Una nueva Ilustración se impone en medio de la tendenciosa oscurana de los “ismos”. Su atmósfera densa, corrompida, hipócrita y traicionera, oculta sus intereses particulares tras la atribución de una supuesta condición “natural”, de una “robinsonada”, ajena a toda historicidad. La verdad es que los antagonismos se complementan y solapan. Nada más solidario al populismo que el neoliberalismo, porque al destruir las bases de la republicanidad civil surge, casi de inmediato, la exigencia del atajo populista.
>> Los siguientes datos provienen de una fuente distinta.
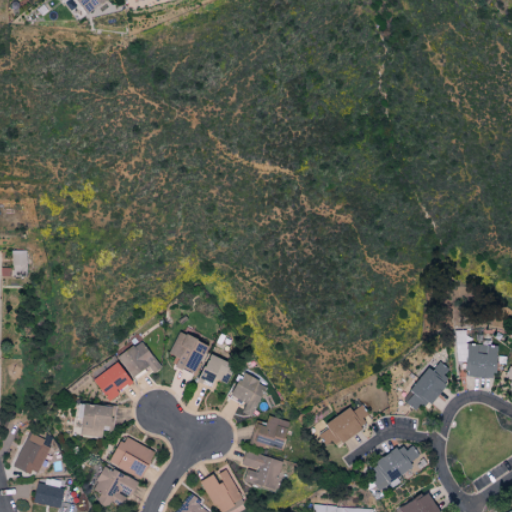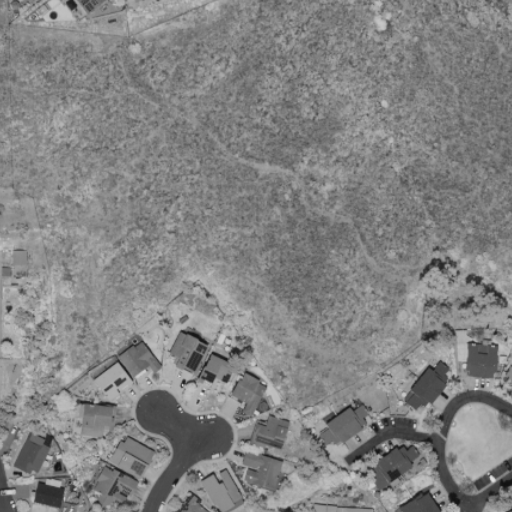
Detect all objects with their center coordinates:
building: (87, 3)
building: (17, 262)
building: (185, 352)
building: (136, 359)
building: (479, 360)
building: (212, 370)
building: (110, 380)
building: (426, 385)
building: (246, 392)
road: (479, 400)
building: (93, 418)
building: (342, 425)
road: (176, 430)
building: (268, 431)
road: (390, 434)
building: (30, 454)
building: (129, 457)
building: (390, 465)
road: (175, 467)
building: (258, 470)
building: (112, 487)
building: (219, 491)
building: (46, 495)
building: (418, 504)
building: (191, 506)
building: (351, 509)
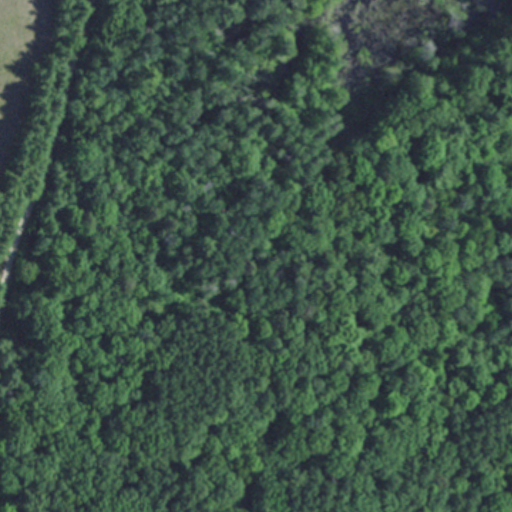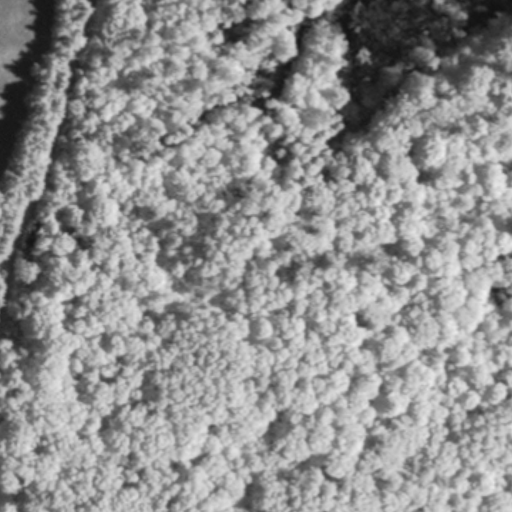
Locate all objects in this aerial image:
airport: (30, 101)
road: (48, 160)
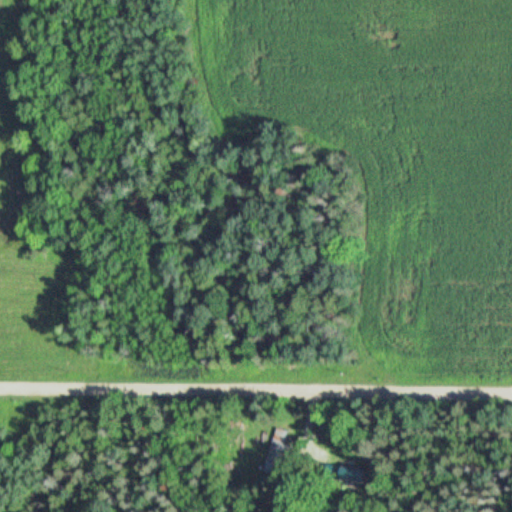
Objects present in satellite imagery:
road: (256, 390)
building: (277, 455)
building: (355, 477)
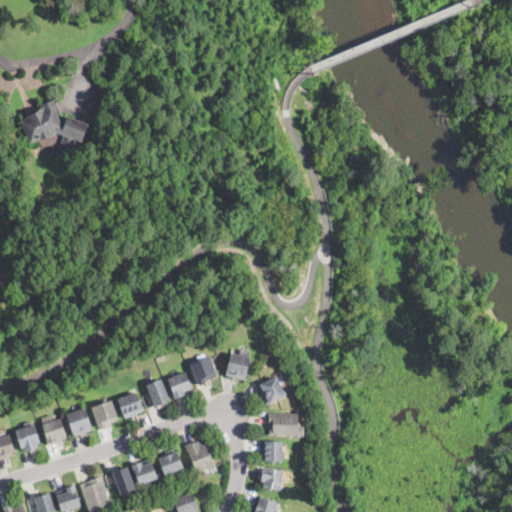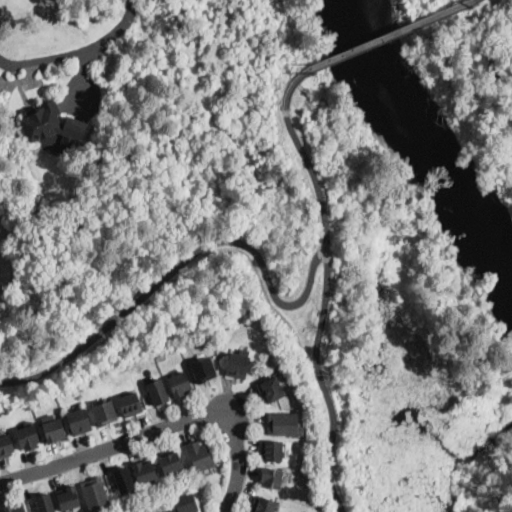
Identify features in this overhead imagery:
road: (472, 0)
road: (391, 34)
road: (76, 50)
park: (470, 73)
road: (293, 84)
building: (52, 124)
building: (53, 125)
river: (424, 140)
building: (54, 150)
road: (181, 264)
road: (323, 309)
building: (271, 338)
building: (238, 363)
building: (237, 365)
building: (203, 370)
building: (204, 370)
building: (180, 383)
building: (180, 385)
park: (400, 386)
building: (271, 389)
building: (271, 390)
building: (157, 391)
building: (158, 393)
building: (130, 403)
building: (130, 405)
building: (105, 412)
building: (105, 413)
building: (79, 421)
building: (79, 422)
building: (284, 423)
building: (285, 425)
road: (163, 427)
building: (53, 428)
building: (54, 432)
building: (28, 437)
building: (28, 438)
building: (6, 445)
building: (6, 447)
building: (271, 450)
building: (271, 451)
building: (200, 455)
building: (200, 456)
building: (170, 461)
building: (171, 463)
building: (144, 471)
building: (144, 472)
building: (271, 477)
building: (123, 479)
building: (272, 479)
building: (124, 480)
building: (95, 492)
building: (95, 494)
building: (69, 498)
building: (68, 499)
building: (45, 502)
building: (186, 502)
building: (45, 503)
building: (187, 504)
building: (264, 504)
building: (265, 505)
building: (15, 507)
building: (14, 508)
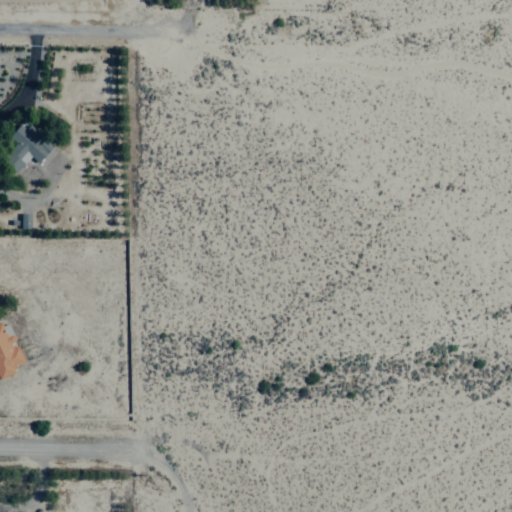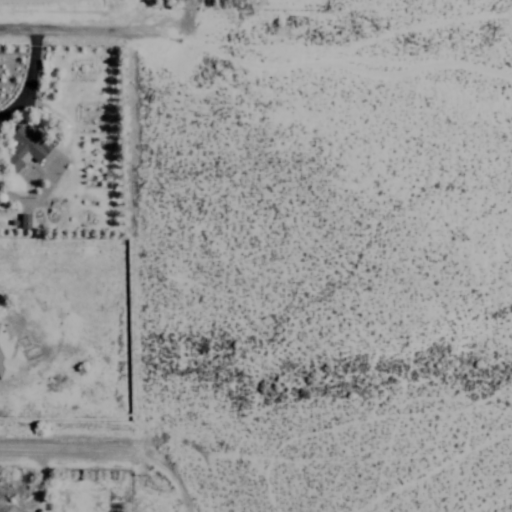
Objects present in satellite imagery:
road: (55, 32)
building: (29, 144)
road: (69, 441)
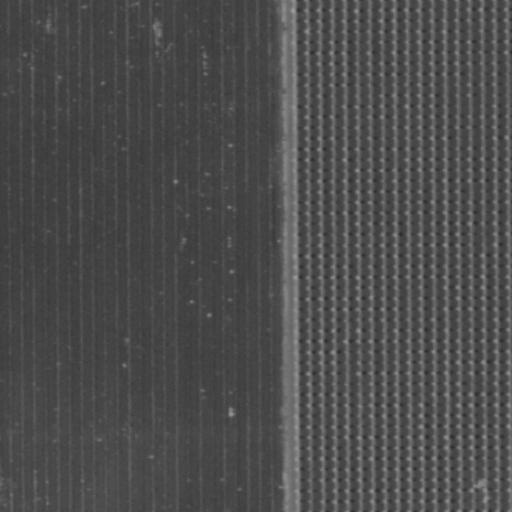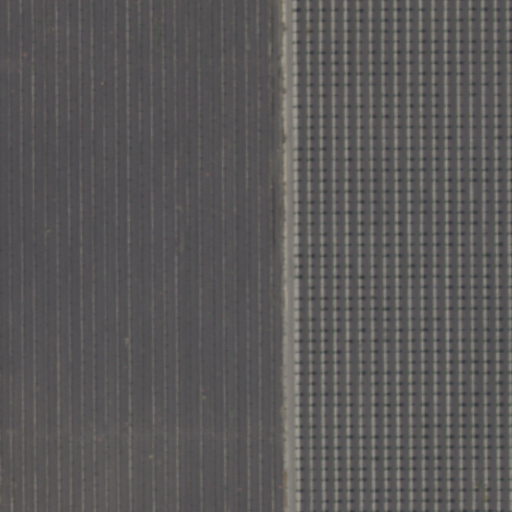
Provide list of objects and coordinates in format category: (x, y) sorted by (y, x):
crop: (256, 256)
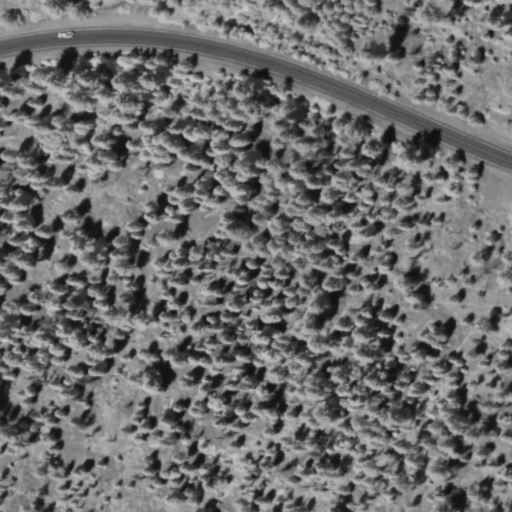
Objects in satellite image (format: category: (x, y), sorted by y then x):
road: (264, 63)
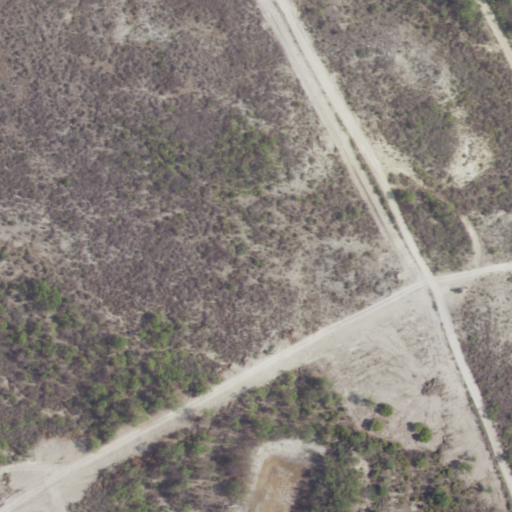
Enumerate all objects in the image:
road: (499, 23)
road: (247, 370)
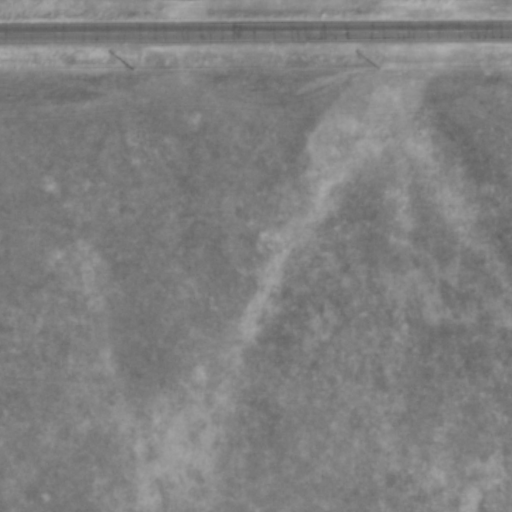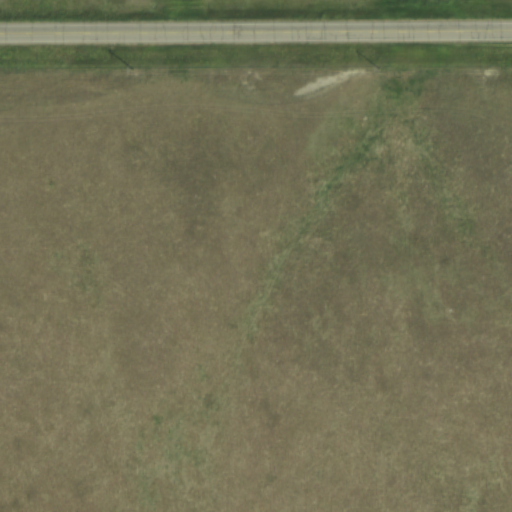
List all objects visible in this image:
road: (256, 28)
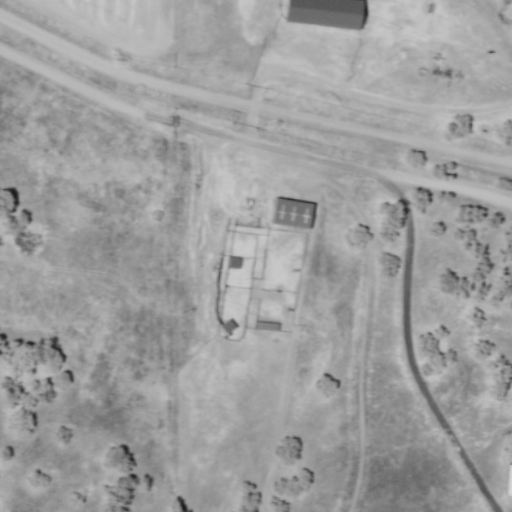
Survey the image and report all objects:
building: (325, 11)
building: (322, 13)
road: (122, 75)
road: (383, 138)
road: (252, 143)
building: (292, 212)
building: (290, 215)
building: (265, 328)
building: (508, 477)
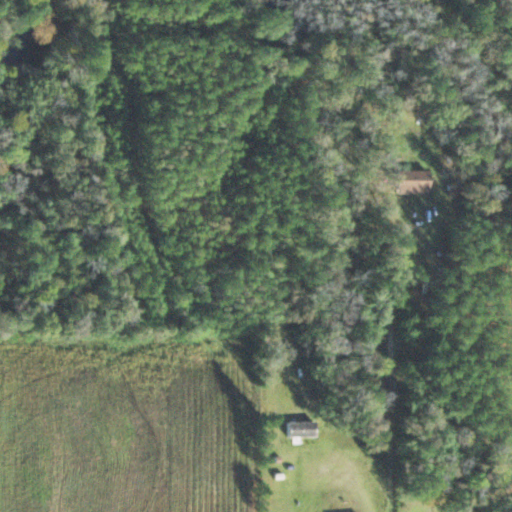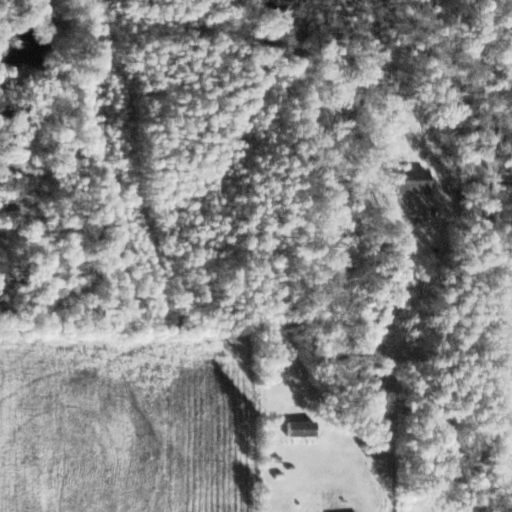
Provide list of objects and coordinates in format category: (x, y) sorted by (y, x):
building: (409, 181)
building: (269, 340)
building: (282, 368)
road: (392, 420)
building: (300, 429)
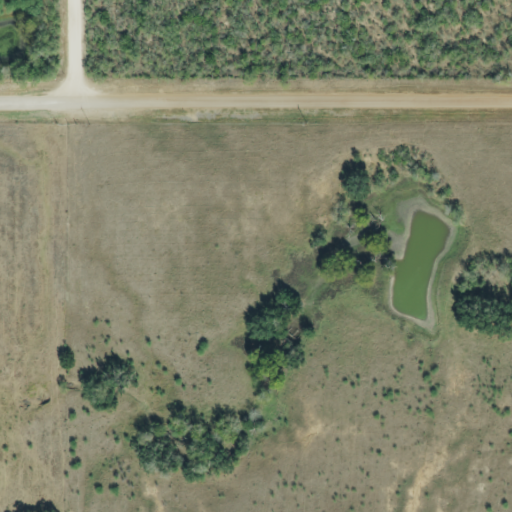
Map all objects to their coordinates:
road: (73, 52)
road: (255, 105)
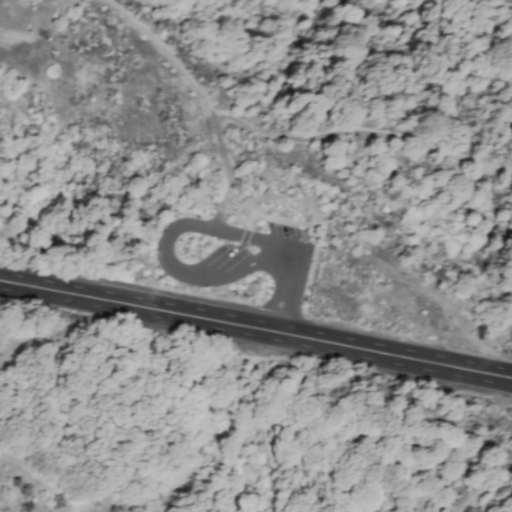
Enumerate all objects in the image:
road: (204, 96)
road: (358, 130)
road: (302, 225)
road: (246, 226)
parking lot: (286, 237)
road: (164, 252)
road: (287, 286)
road: (255, 331)
road: (50, 483)
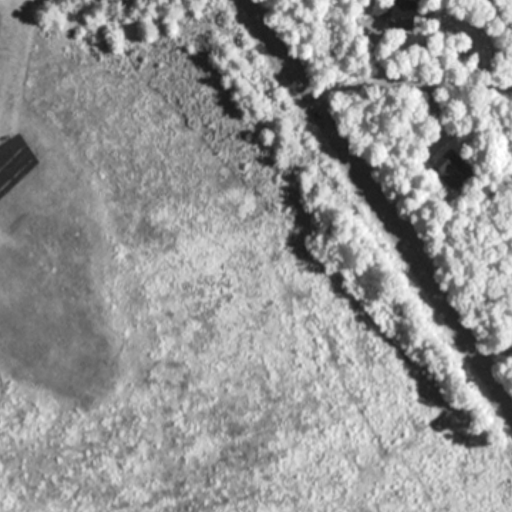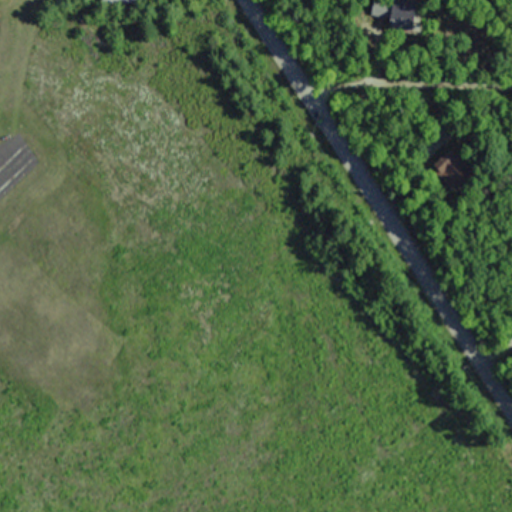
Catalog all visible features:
building: (118, 0)
building: (447, 170)
road: (378, 203)
airport: (138, 238)
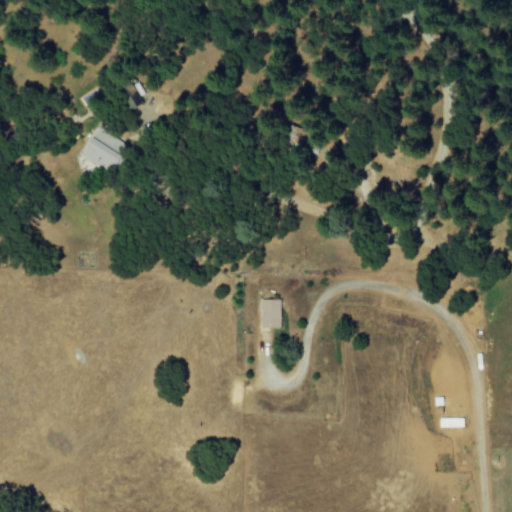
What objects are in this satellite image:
building: (131, 96)
building: (102, 150)
road: (401, 238)
building: (269, 313)
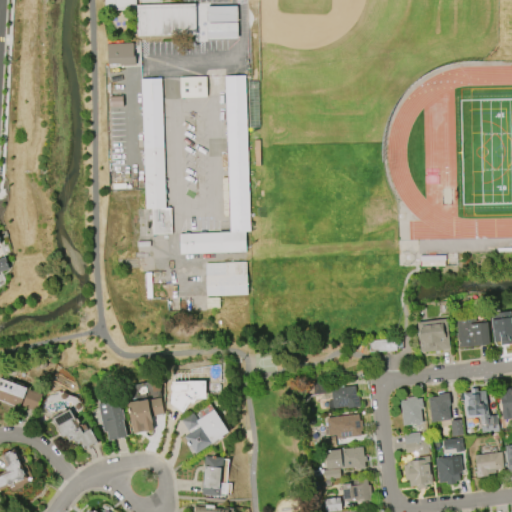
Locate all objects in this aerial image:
building: (119, 2)
building: (119, 4)
building: (166, 18)
road: (219, 20)
building: (169, 21)
building: (221, 22)
road: (3, 39)
road: (8, 39)
road: (238, 40)
building: (120, 52)
building: (120, 54)
park: (356, 59)
road: (194, 60)
building: (193, 85)
building: (193, 87)
road: (6, 93)
road: (130, 101)
parking lot: (183, 114)
park: (486, 150)
track: (456, 151)
building: (154, 154)
building: (154, 156)
building: (230, 178)
building: (229, 180)
road: (198, 207)
building: (3, 264)
building: (225, 276)
building: (226, 279)
building: (501, 326)
building: (502, 327)
road: (101, 330)
building: (470, 332)
building: (472, 333)
building: (432, 335)
building: (433, 335)
road: (50, 340)
road: (405, 344)
building: (382, 345)
building: (382, 345)
road: (449, 370)
building: (186, 393)
building: (19, 395)
building: (20, 395)
building: (337, 398)
building: (343, 398)
building: (505, 403)
building: (506, 403)
building: (439, 407)
building: (439, 407)
building: (145, 409)
park: (294, 409)
building: (479, 409)
building: (410, 411)
building: (411, 411)
building: (142, 413)
building: (110, 419)
building: (113, 420)
building: (343, 426)
building: (343, 426)
building: (456, 427)
building: (455, 428)
building: (202, 429)
building: (203, 429)
building: (71, 430)
building: (73, 430)
building: (411, 437)
road: (383, 443)
building: (412, 443)
building: (459, 445)
building: (416, 447)
road: (46, 450)
building: (508, 457)
building: (344, 458)
building: (344, 458)
building: (509, 458)
building: (487, 463)
building: (488, 463)
building: (9, 469)
building: (448, 469)
building: (448, 469)
building: (13, 472)
building: (417, 472)
building: (418, 473)
building: (212, 477)
building: (214, 478)
building: (356, 490)
road: (175, 491)
building: (356, 491)
road: (49, 497)
road: (172, 497)
road: (203, 498)
road: (452, 502)
building: (332, 505)
building: (206, 509)
building: (89, 511)
building: (94, 511)
building: (204, 511)
road: (257, 511)
road: (158, 512)
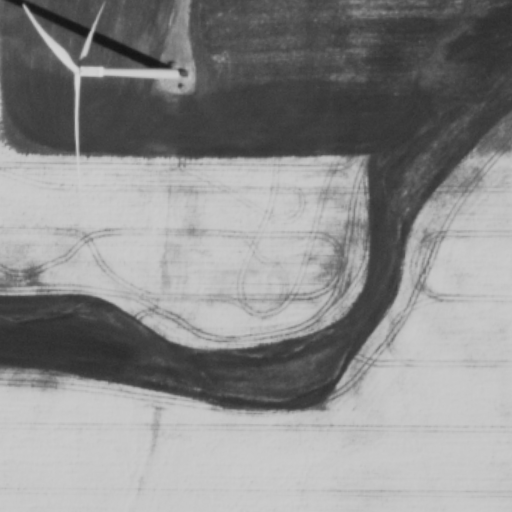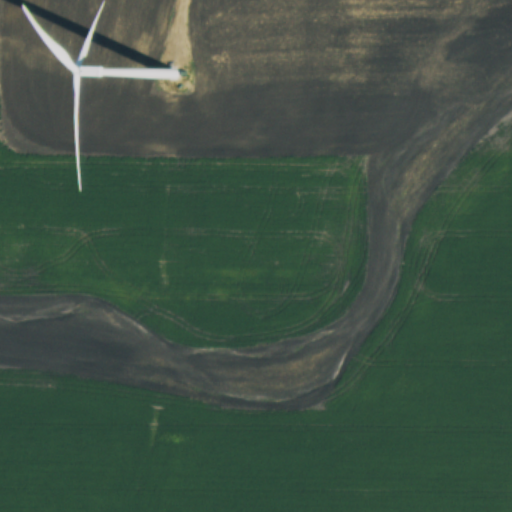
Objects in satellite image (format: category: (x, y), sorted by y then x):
wind turbine: (169, 81)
Y, a la inversa, el fracaso al que siempre conduce el populismo es la premisa principal para la masiva irrupción de los intereses del cada quien y del cada cual, que pretenden sustituir el Ethos por la codicia. Quien quiera quejarse del uno debería quejarse del otro. En el fondo, son las mezquinas abstracciones, los extremos enajenados y recíprocamente indiferentes -el “otro del otro”- de toda sana civilidad republicana.